Perhaps if you're using some sort of abstraction layer then you can make sure that only developers who've read the docs and are aware of semantic links between tables which aren't enforced by the database then this can be mitigated?
Even if it doesn't bite you, it will bite someone else.
There have been many times where having the version information has helped us to debug and fix problems. We've had customers call us, freaking out because they accidentally deleted something, or confused because somebody else in the company changed something. We can tell them exactly when, what and by whom the data was changed and easily restore it.
This article is just reinventing Kimball's Slowly Changing Dimensions Type 4 .
The article describes two columns, dateEffective and dateEnd. If dateEnd is null, the row is still effective. When the row has been updated or deleted, the dateEnd field is set.
This was implemented in a regulated industry where we had to show the state of the system at given points in time. It worked well for this purpose.
The approach was very similar. The current versions of objects were stored in a set of tables, while old versions were stored in separate tables. In order to reduce bloat, I employed a few fairly simple compression techniques. They were reasonably good. On desktop-class machines with a Pentium processor, 256 MB of RAM and spinning hard disks, searching a million objects completed in single digit seconds.
Later, I added bit-mapped indices with dynamically self-adjusting bucket sizes that were determined based on locally-weighted densities along their respective dimensions. They reduced search time on a million objects to tens of milliseconds, with full history searched.
The obvious downside was that there was no SQL for ad hoc queries! So, a command line shell was provided with Ruby as the language, talking to a C API behind the scenes.
All in all, the system worked and scaled very well.
If I think I'm updating version 2 of an entity, then only update that version, otherwise throw an error.
I've updated the post to address this scenario.
NEW.version := OLD.version + 1;
Is there a different concurrency issue I'm not seeing caused by updating the version in the trigger?

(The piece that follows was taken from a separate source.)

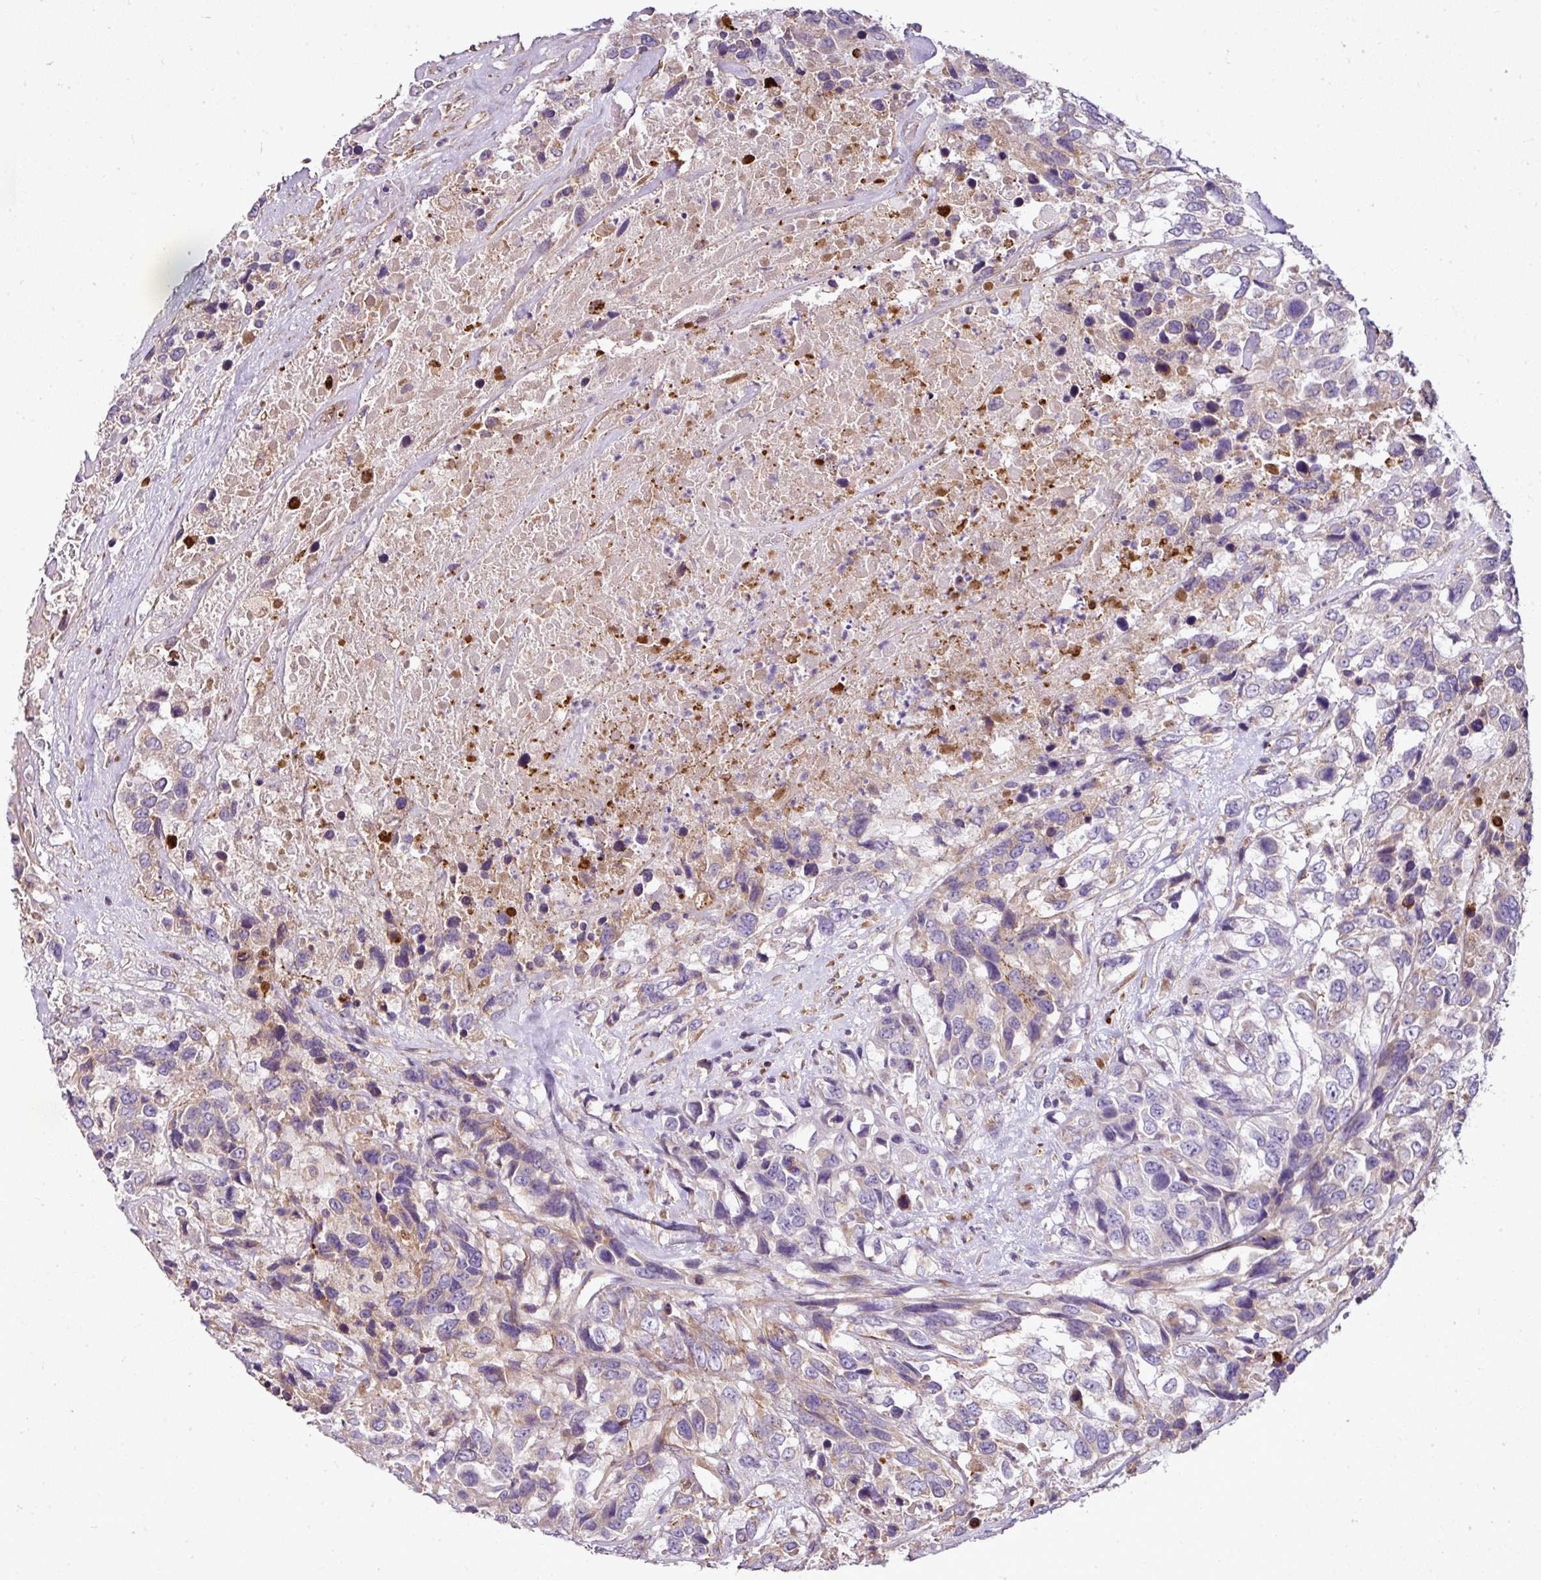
{"staining": {"intensity": "weak", "quantity": "<25%", "location": "cytoplasmic/membranous"}, "tissue": "urothelial cancer", "cell_type": "Tumor cells", "image_type": "cancer", "snomed": [{"axis": "morphology", "description": "Urothelial carcinoma, High grade"}, {"axis": "topography", "description": "Urinary bladder"}], "caption": "IHC image of urothelial carcinoma (high-grade) stained for a protein (brown), which shows no staining in tumor cells. (DAB immunohistochemistry visualized using brightfield microscopy, high magnification).", "gene": "GAN", "patient": {"sex": "female", "age": 70}}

You still have the issue of someone setting the version explicitly in an update statement without a WHERE clause which checks for the current version. But I guess as long as you enforce not doing that it's fine.

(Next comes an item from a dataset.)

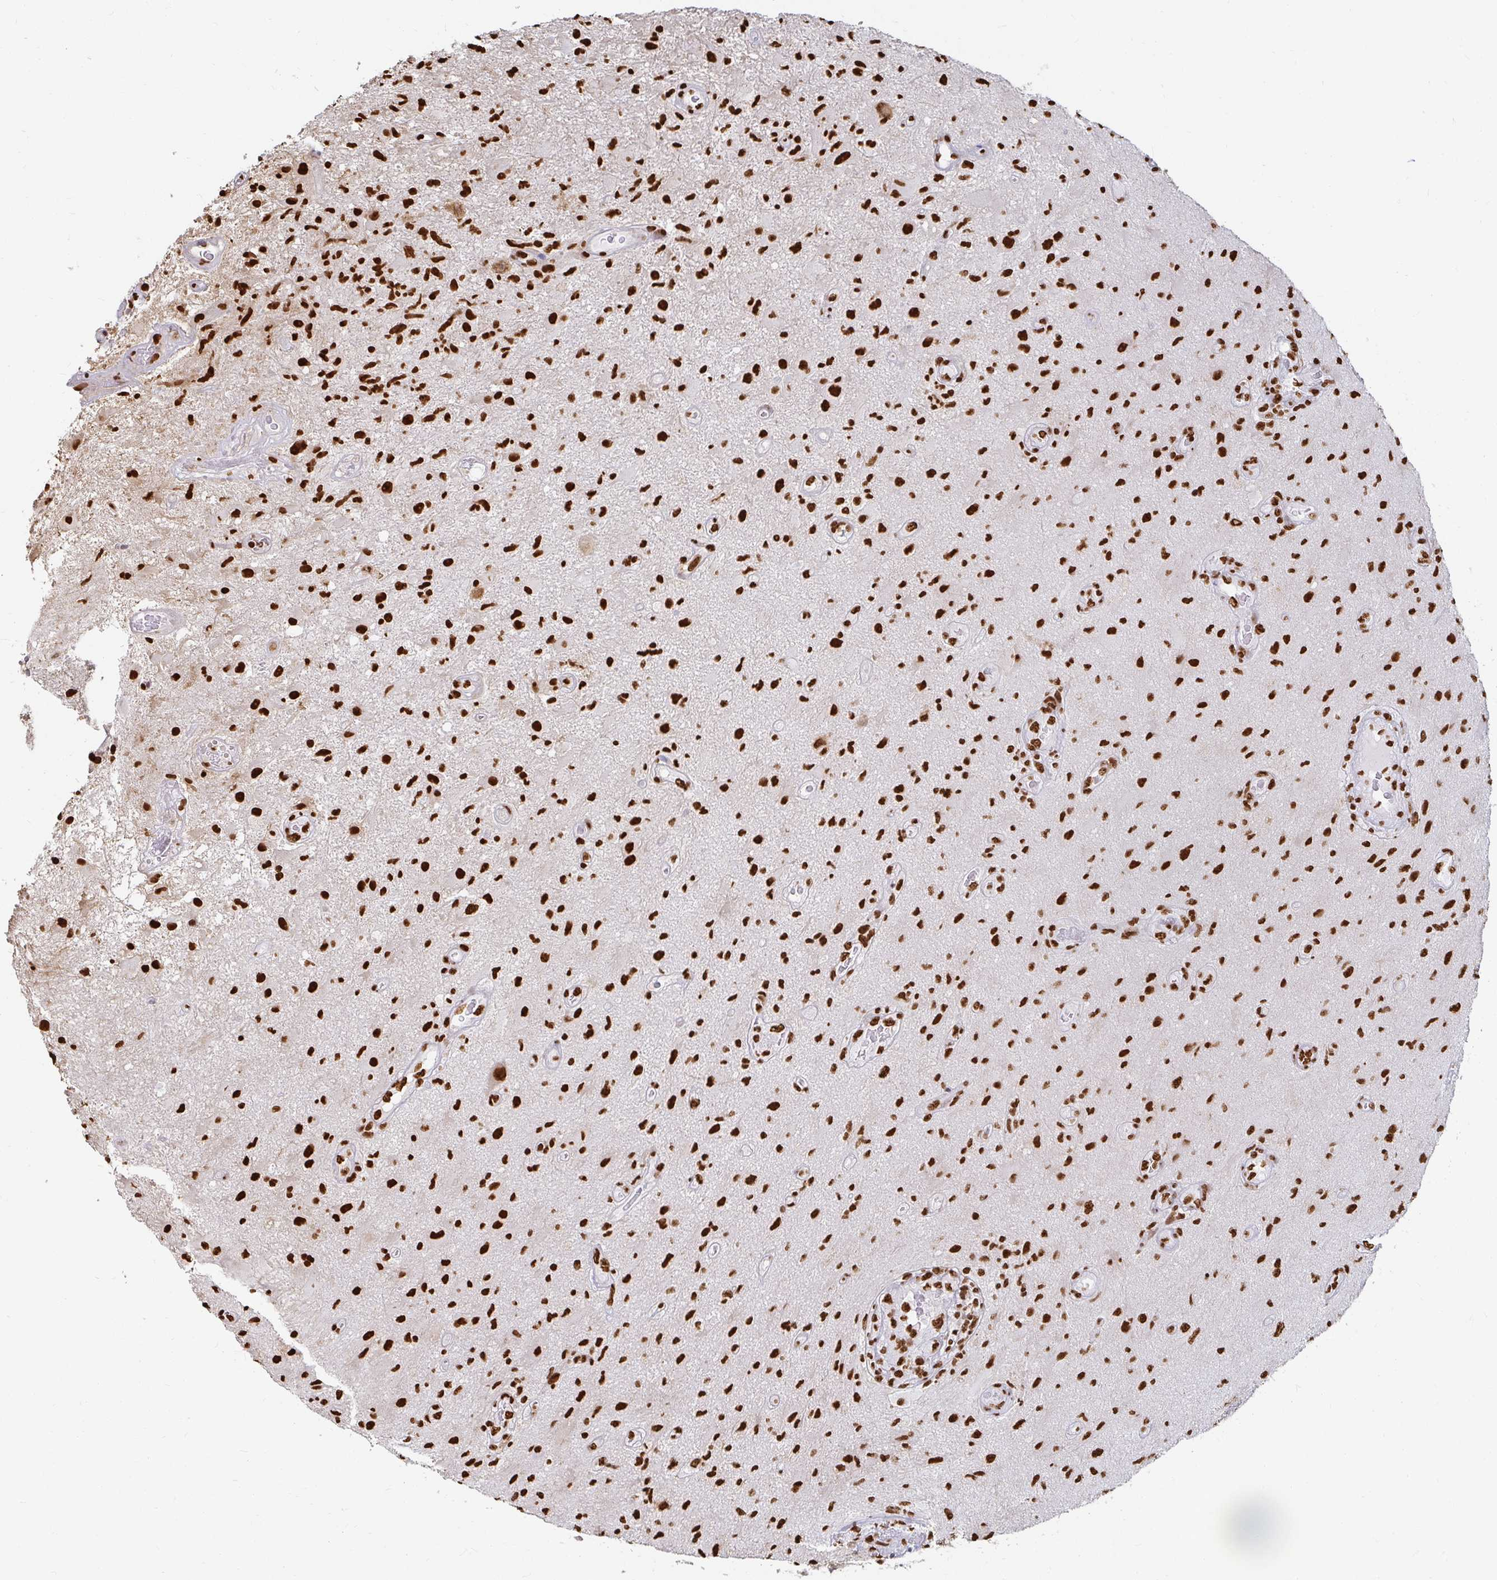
{"staining": {"intensity": "strong", "quantity": ">75%", "location": "nuclear"}, "tissue": "glioma", "cell_type": "Tumor cells", "image_type": "cancer", "snomed": [{"axis": "morphology", "description": "Glioma, malignant, High grade"}, {"axis": "topography", "description": "Brain"}], "caption": "Protein staining of glioma tissue displays strong nuclear positivity in approximately >75% of tumor cells.", "gene": "HNRNPU", "patient": {"sex": "male", "age": 67}}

And I call a proc to add the stuff to the table to create the audit tables and triggers.
Works well. I also capture information like the host and session references in an audit batch record that points to the audit detail.
I also employ the insert only table for some very special datasets where looking up the history in a quick manner is important.
Is it common to name timestamps _on, like version_on? That doesn't seem very clear to me. What's the rationale?
as soon as the app needs to generate a list of f.e. active users, this can get nasty pretty quick. sure, one could use an aggregate like max(version), but once there are joins or lots of records involved, this could become a performance hit...
EDIT: the records are kept in a separate table, so my arguments are moot.
EDIT I hadn't finished reading the article, so I didn't see that they were using triggers and the history table. Using the approach I outlined you could keep everything in the same table (if you were that way inclined).
the disadvantage is bloat, as in our case the history data was rarely used at all and just there as a safeguard.
The one thing I would add is that using an RDBMS does not preclude you from storing events along with your relational data. So you have a representation of current state, but also all of the events that took place to get you to that stage. And that will give you the same type of history.